RECORDS FOR THIS EXERCISE START

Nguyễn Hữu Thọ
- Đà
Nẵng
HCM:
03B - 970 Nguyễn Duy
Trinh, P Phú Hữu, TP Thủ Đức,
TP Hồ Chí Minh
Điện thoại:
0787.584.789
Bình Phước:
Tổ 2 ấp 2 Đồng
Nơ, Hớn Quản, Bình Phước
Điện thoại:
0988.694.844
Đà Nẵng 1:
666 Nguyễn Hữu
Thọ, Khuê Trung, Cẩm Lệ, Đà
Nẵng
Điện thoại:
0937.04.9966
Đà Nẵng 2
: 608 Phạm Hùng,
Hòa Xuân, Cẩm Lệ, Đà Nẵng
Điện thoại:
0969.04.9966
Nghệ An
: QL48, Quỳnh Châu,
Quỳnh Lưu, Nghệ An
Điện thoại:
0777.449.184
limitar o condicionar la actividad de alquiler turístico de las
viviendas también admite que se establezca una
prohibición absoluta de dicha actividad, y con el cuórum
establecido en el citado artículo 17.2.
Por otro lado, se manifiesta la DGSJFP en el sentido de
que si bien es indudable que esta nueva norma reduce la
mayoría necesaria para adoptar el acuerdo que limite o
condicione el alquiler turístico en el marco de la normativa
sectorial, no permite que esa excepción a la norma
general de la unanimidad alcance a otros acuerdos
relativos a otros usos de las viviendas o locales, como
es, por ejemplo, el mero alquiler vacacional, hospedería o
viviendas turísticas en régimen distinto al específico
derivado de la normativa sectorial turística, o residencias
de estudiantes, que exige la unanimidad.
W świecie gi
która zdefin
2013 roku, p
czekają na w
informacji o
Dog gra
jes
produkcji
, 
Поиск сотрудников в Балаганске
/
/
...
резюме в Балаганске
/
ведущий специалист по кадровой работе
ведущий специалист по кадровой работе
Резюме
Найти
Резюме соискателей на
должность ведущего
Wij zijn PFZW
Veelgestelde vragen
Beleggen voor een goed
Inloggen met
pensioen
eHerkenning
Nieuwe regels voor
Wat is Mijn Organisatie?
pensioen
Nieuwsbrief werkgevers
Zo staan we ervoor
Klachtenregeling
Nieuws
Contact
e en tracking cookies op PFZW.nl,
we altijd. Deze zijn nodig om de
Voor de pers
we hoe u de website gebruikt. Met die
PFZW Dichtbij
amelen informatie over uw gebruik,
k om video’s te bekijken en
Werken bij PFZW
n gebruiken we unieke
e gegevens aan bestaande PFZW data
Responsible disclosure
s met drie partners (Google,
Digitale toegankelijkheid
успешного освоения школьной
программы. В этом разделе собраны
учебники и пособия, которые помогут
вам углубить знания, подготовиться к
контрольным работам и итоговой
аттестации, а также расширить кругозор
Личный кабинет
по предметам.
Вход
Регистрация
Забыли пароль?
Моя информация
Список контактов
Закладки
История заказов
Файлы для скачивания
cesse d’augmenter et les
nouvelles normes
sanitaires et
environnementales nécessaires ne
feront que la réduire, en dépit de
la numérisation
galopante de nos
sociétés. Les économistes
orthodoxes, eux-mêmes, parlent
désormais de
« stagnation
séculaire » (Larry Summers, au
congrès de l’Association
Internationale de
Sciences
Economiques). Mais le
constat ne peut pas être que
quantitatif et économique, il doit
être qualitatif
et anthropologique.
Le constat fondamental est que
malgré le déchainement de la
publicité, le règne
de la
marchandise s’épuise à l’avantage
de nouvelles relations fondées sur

RECORDS FOR THIS EXERCISE END

__INSTRUCTIONS TO FOLLOW__.
Retype every entry word for word.

__EXERCISE RESPONSE__.
Nguyễn Hữu Thọ
- Đà
Nẵng
HCM:
03B - 970 Nguyễn Duy
Trinh, P Phú Hữu, TP Thủ Đức,
TP Hồ Chí Minh
Điện thoại:
0787.584.789
Bình Phước:
Tổ 2 ấp 2 Đồng
Nơ, Hớn Quản, Bình Phước
Điện thoại:
0988.694.844
Đà Nẵng 1:
666 Nguyễn Hữu
Thọ, Khuê Trung, Cẩm Lệ, Đà
Nẵng
Điện thoại:
0937.04.9966
Đà Nẵng 2
: 608 Phạm Hùng,
Hòa Xuân, Cẩm Lệ, Đà Nẵng
Điện thoại:
0969.04.9966
Nghệ An
: QL48, Quỳnh Châu,
Quỳnh Lưu, Nghệ An
Điện thoại:
0777.449.184
limitar o condicionar la actividad de alquiler turístico de las
viviendas también admite que se establezca una
prohibición absoluta de dicha actividad, y con el cuórum
establecido en el citado artículo 17.2.
Por otro lado, se manifiesta la DGSJFP en el sentido de
que si bien es indudable que esta nueva norma reduce la
mayoría necesaria para adoptar el acuerdo que limite o
condicione el alquiler turístico en el marco de la normativa
sectorial, no permite que esa excepción a la norma
general de la unanimidad alcance a otros acuerdos
relativos a otros usos de las viviendas o locales, como
es, por ejemplo, el mero alquiler vacacional, hospedería o
viviendas turísticas en régimen distinto al específico
derivado de la normativa sectorial turística, o residencias
de estudiantes, que exige la unanimidad.
W świecie gi
która zdefin
2013 roku, p
czekają na w
informacji o
Dog gra
jes
produkcji
, 
Поиск сотрудников в Балаганске
/
/
...
резюме в Балаганске
/
ведущий специалист по кадровой работе
ведущий специалист по кадровой работе
Резюме
Найти
Резюме соискателей на
должность ведущего
Wij zijn PFZW
Veelgestelde vragen
Beleggen voor een goed
Inloggen met
pensioen
eHerkenning
Nieuwe regels voor
Wat is Mijn Organisatie?
pensioen
Nieuwsbrief werkgevers
Zo staan we ervoor
Klachtenregeling
Nieuws
Contact
e en tracking cookies op PFZW.nl,
we altijd. Deze zijn nodig om de
Voor de pers
we hoe u de website gebruikt. Met die
PFZW Dichtbij
amelen informatie over uw gebruik,
k om video’s te bekijken en
Werken bij PFZW
n gebruiken we unieke
e gegevens aan bestaande PFZW data
Responsible disclosure
s met drie partners (Google,
Digitale toegankelijkheid
успешного освоения школьной
программы. В этом разделе собраны
учебники и пособия, которые помогут
вам углубить знания, подготовиться к
контрольным работам и итоговой
аттестации, а также расширить кругозор
Личный кабинет
по предметам.
Вход
Регистрация
Забыли пароль?
Моя информация
Список контактов
Закладки
История заказов
Файлы для скачивания
cesse d’augmenter et les
nouvelles normes
sanitaires et
environnementales nécessaires ne
feront que la réduire, en dépit de
la numérisation
galopante de nos
sociétés. Les économistes
orthodoxes, eux-mêmes, parlent
désormais de
« stagnation
séculaire » (Larry Summers, au
congrès de l’Association
Internationale de
Sciences
Economiques). Mais le
constat ne peut pas être que
quantitatif et économique, il doit
être qualitatif
et anthropologique.
Le constat fondamental est que
malgré le déchainement de la
publicité, le règne
de la
marchandise s’épuise à l’avantage
de nouvelles relations fondées sur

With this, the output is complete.